Trench Collapse Zachary Hess
Zachary Hess

And speaking of trench collapses…

We wrote earlier this year about the tragic death of 25 year old Zachary Hess, a JK Excavating employee who was buried alive in a 25 foot deep trench, and the fact that OSHA had cited the company before for trenching violations.

A former Department of Labor colleague sent me a news report of that tragedy that I had missed. The heartbreaking part is where Hess actually made a Snapchat video of the sorry condition of the trench he was about to die in.

Hess’s mother, Cindy, has been speaking about her son’s death. (You can see her speaking at a Workers Memorial Day event here and for a Turner Construction event here.) She’s made it her mission to ensure that these tragedies never happen to any one else’s son.

The interesting part of her statement is her realization that 100% of trench collapses are preventable — so why did her son go 25 feet down into a trench that he undoubtedly knew was dangerous?  This is a question that often arises with trench collapses. Why didn’t the worker just refuse to do the job?

Sometimes workers probably don’t know that the trench could kill them or that the law was being violated.  Maybe they’d worked down in similar trenches before and nothing bad had happened. And the boss had said not to worry. And other experienced employees would go down in deep unprotected trenches so how dangerous could it be?  And some have families to support and can’t afford to risk losing their job. And anyway, some think, “If the trench collapses, someone can just dig me out.”

Cindy Hess ascribes her son’s willingness to go into the trench to his strong work ethic and his love for the job. They were behind schedule on this project and he was proud that the company counted on him to do the hard jobs. And he was young and full of life and invincible.

After Hess’s death, Daniel Wood, JK Excavating safety specialist, stated that “On behalf of JK Excavating, on Thursday December 28 we did not just lose an employee in this tragic incident, we lost a family member!”

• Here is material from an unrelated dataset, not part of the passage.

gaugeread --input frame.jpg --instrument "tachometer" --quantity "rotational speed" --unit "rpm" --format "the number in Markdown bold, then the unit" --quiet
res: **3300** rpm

Well, maybe. But that’s not the way anyone would treat their family members.  You don’t put them in dangerous situations. You don’t send them to their death.  You take responsibility for safety on the job. You train your employees about the hazards.  You learn from previous OSHA citations. You make sure the workplace is safe. Period.

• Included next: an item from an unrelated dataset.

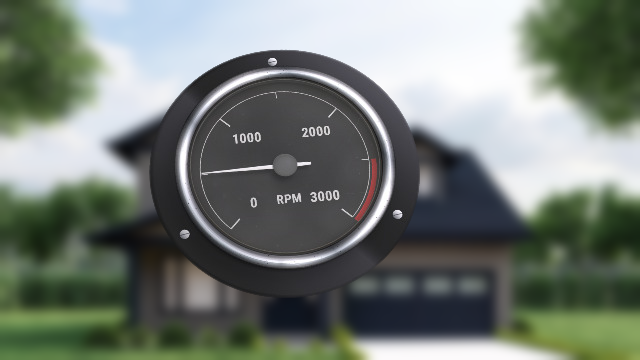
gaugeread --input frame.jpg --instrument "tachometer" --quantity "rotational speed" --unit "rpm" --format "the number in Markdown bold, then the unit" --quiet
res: **500** rpm
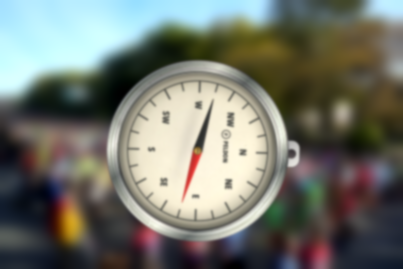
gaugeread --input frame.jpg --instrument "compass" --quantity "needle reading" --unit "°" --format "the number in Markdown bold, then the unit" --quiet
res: **105** °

And if anyone is inclined to jump on down into a 25 foot-deep trench because the job is behind schedule and he wants to impress the boss or help the company or show how tough he is, you stop him. Just as if it was your own kid.

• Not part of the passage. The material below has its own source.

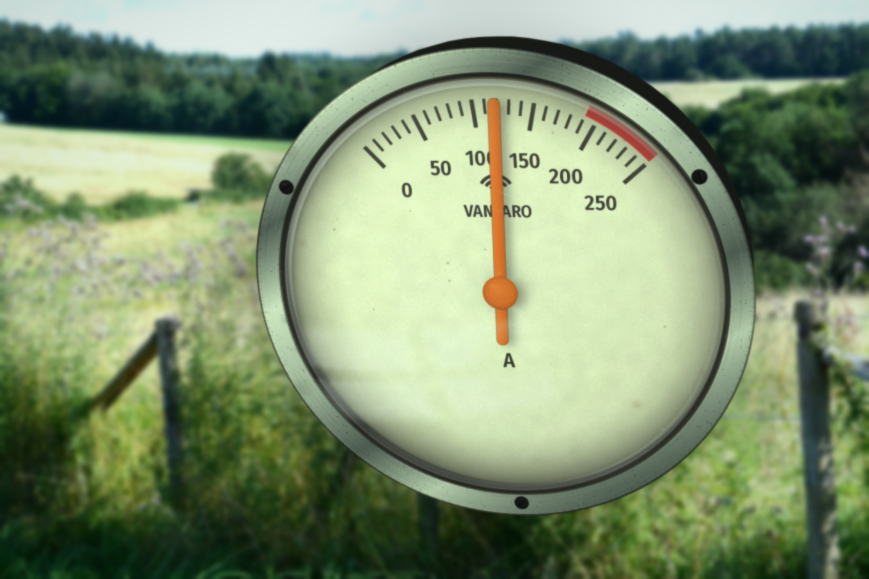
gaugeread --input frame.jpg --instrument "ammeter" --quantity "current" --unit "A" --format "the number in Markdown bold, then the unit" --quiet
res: **120** A
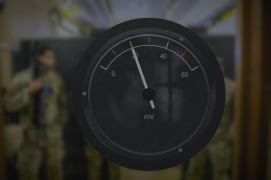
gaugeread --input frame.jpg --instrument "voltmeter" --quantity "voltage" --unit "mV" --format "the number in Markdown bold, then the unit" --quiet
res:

Because you’re family, right?

6 thoughts on “Trench Deaths: You Don’t Send Your Family To Die”
  1. Well written and I agree with your concluding paragraph– I know that my son was not adequately trained to recognize the dangers involved with this extremely difficult excavation.
    His death will not be a statistic, I can not bring him back but I will help educate others…
    I cry everytime I go by a job site and see the neon shirts of workers, it is something I will have to live with the rest of my life, the loss and tragedy of a preventable death.

    1. Thanks Cindy. And thanks for all the great work you’re doing. I listened to both of your presentations from beginning to end and they made me cry and made me sick. I can’t imagine your pain, but your work will definitely save lives. And that’s something.

      1. Thank you…I feel so powerless, only thing I can do proactively for him, but appreciate your article and l like your writing style, last sentence was extremely powerful.
        Thanks again…

  2. Jordan, you perform much needed exposition of these companies that
    are permitted to cause the deaths of our youths.

  3. So, how do we reconcile the paradox of he did know it was dangerous and yet he still did it?

    I see it in a similar vein as all unacceptable conditions in life: we (often) know something is wrong and yet we do it or allow someone else to do it. Then, when an undesirable consequence happens, we shift blame to others, discounting our own involvement.

    I’m not immune to it, just last weekend, I allowed a coach of 7th graders to taunt players on the other team, when instead of being amused, I should I stepped up and stopped it, right there, right then. I failed the kids and myself. The coach will likely repeat the incident, just as the trench incidents will likely repeat until everyone involved owns up and stops the dangerous behavior.

    BTW, education is laudable, but not the answer. Everyone there knew it was dangerous and yet it happened.

  4. I was not a witness to the incident and obviously neither one was Jordan. I have no idea if my son or his co-worker who was the alleged competent person on job whose sole responsibility is to keep the man safe in the hole by accurately assessing soil conditions and hazards. My son was not adequately trained that part is not a guess his state of mind of completing the dig is an opinion and here-say
    The answer is education as well as greater fines from both a federal level from OSHA and criminal prosecution from a local/state level.
    All behavior is reinforced be either positive or negative reinforcement I think Jordan’s point is that excavation workers may intellectually know it is dangerous but not really appreciate the danger.
    Greater oversight and penalties
    And lastly you NEVER blame the victim.